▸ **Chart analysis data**
__________________________________________________

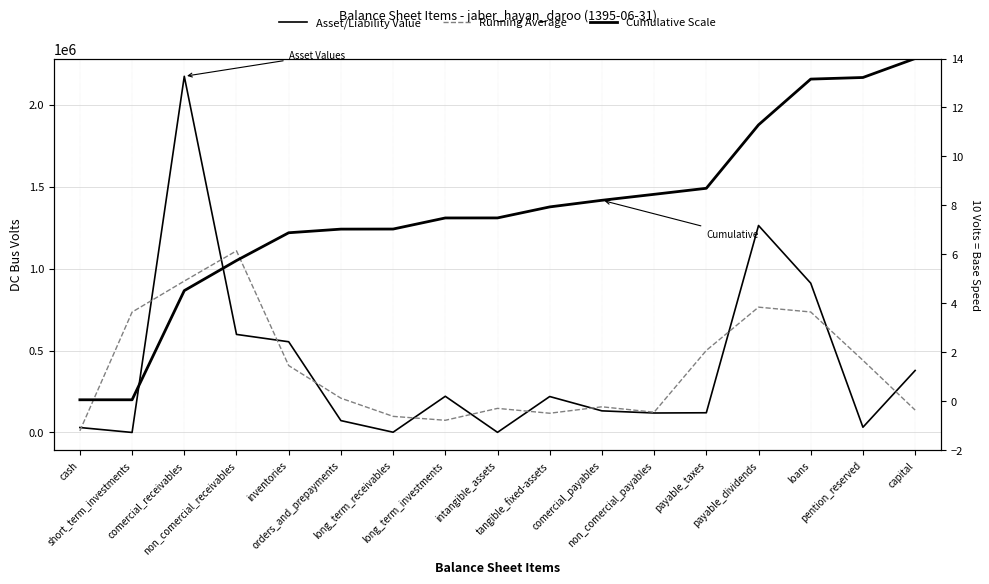

Rank the series by their maximum value, from lowest to highest.

Cumulative Scale, Running Average, Asset/Liability Value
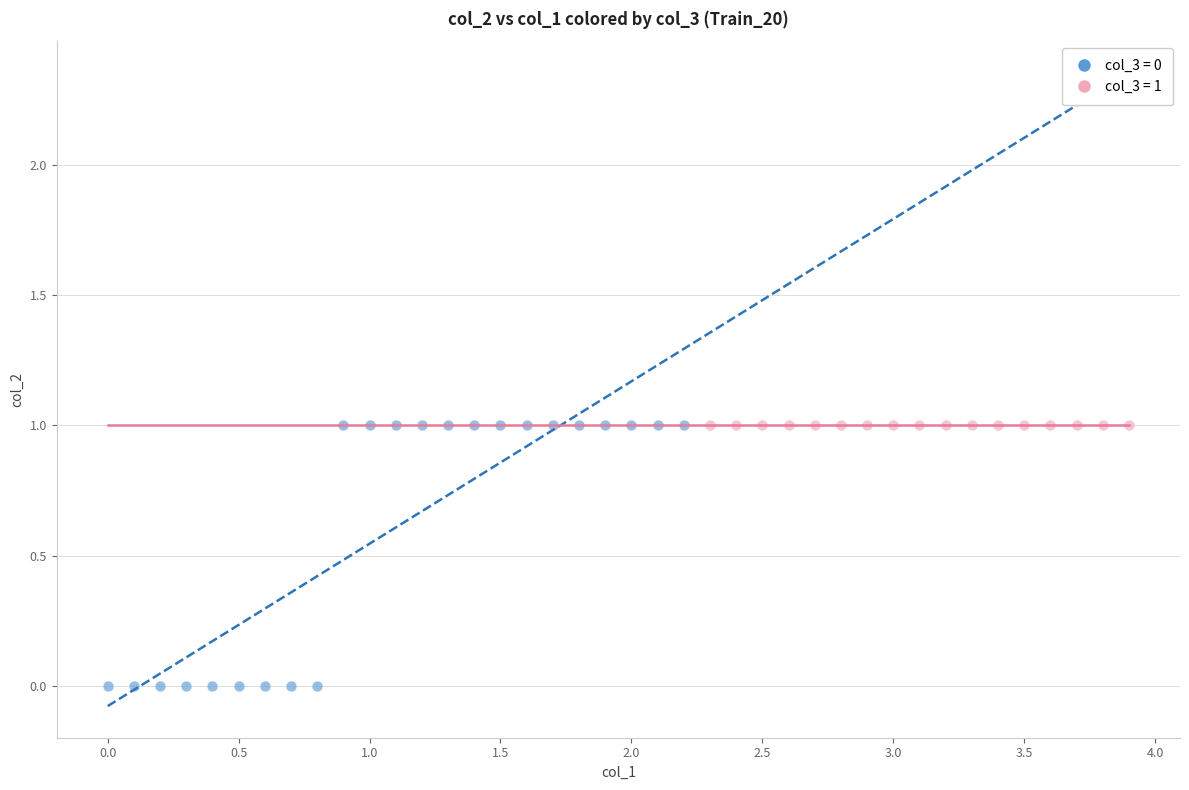

Which series contains the lowest Y value?

col_3 = 0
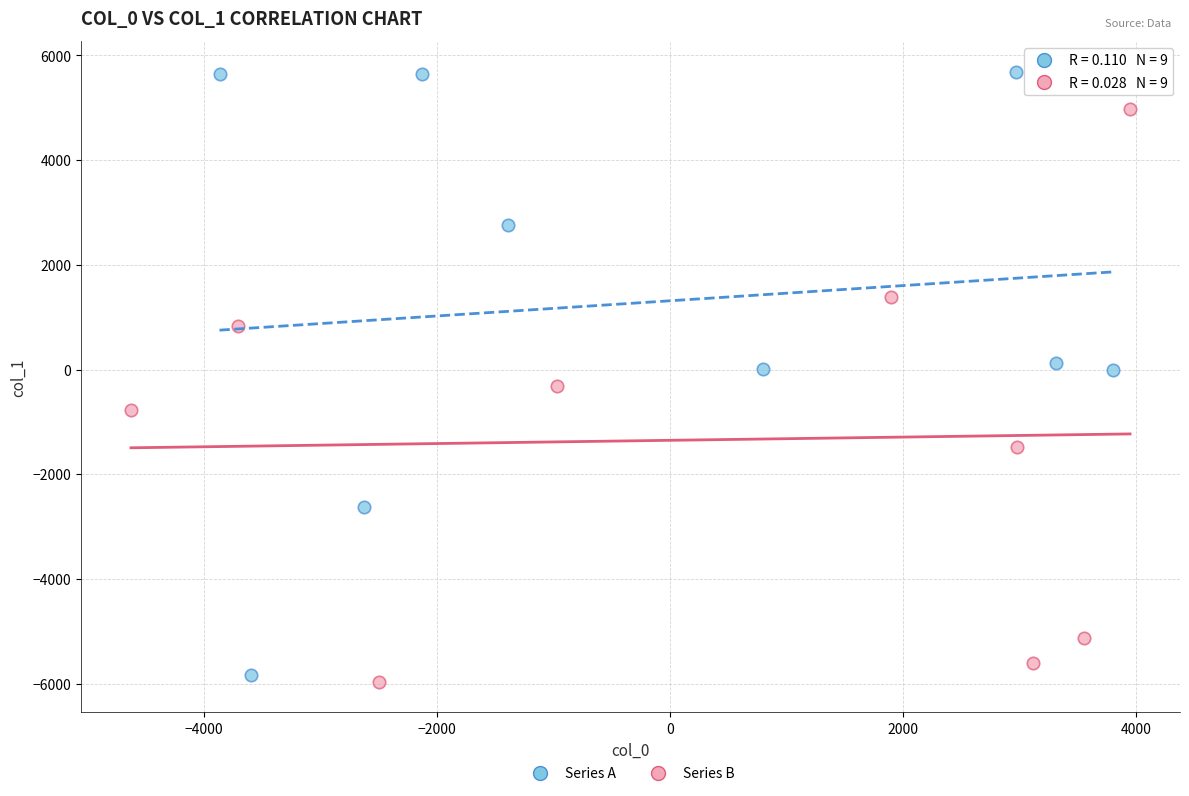

Which series contains the highest Y value?

Series A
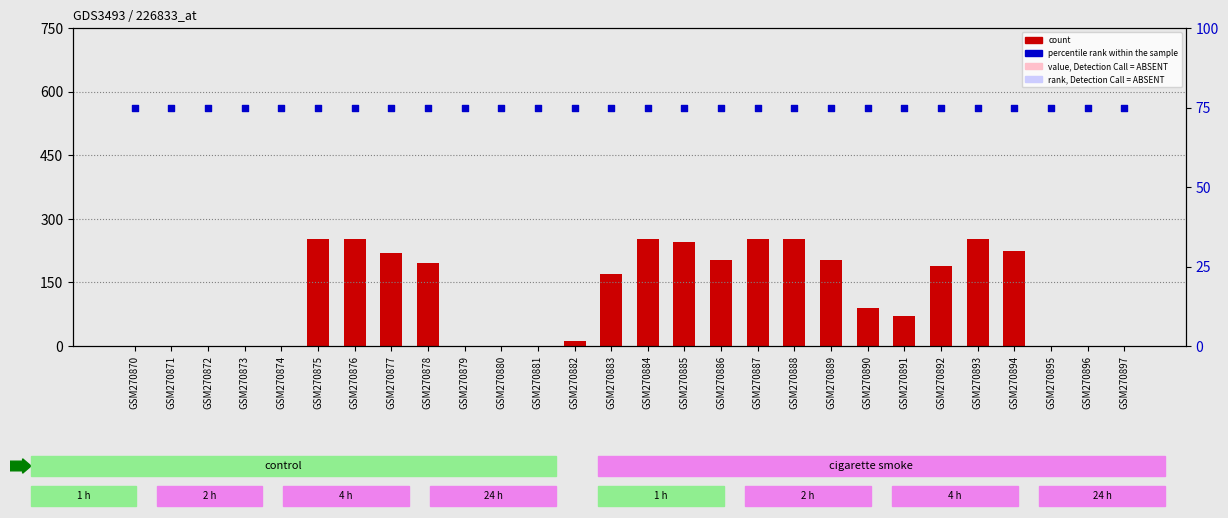

Which series has the largest total across all categories?

count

__________________________________________________

▸ **What you should do**
Rewrite all the records, swapping "Which series" for "Which data series" and leaving everything else the same. Leave the pictures out of your version.

▸ **Problem solution**
Rank the series by their maximum value, from lowest to highest.

Cumulative Scale, Running Average, Asset/Liability Value

Which data series contains the lowest Y value?

col_3 = 0

Which data series contains the highest Y value?

Series A

Which data series has the largest total across all categories?

count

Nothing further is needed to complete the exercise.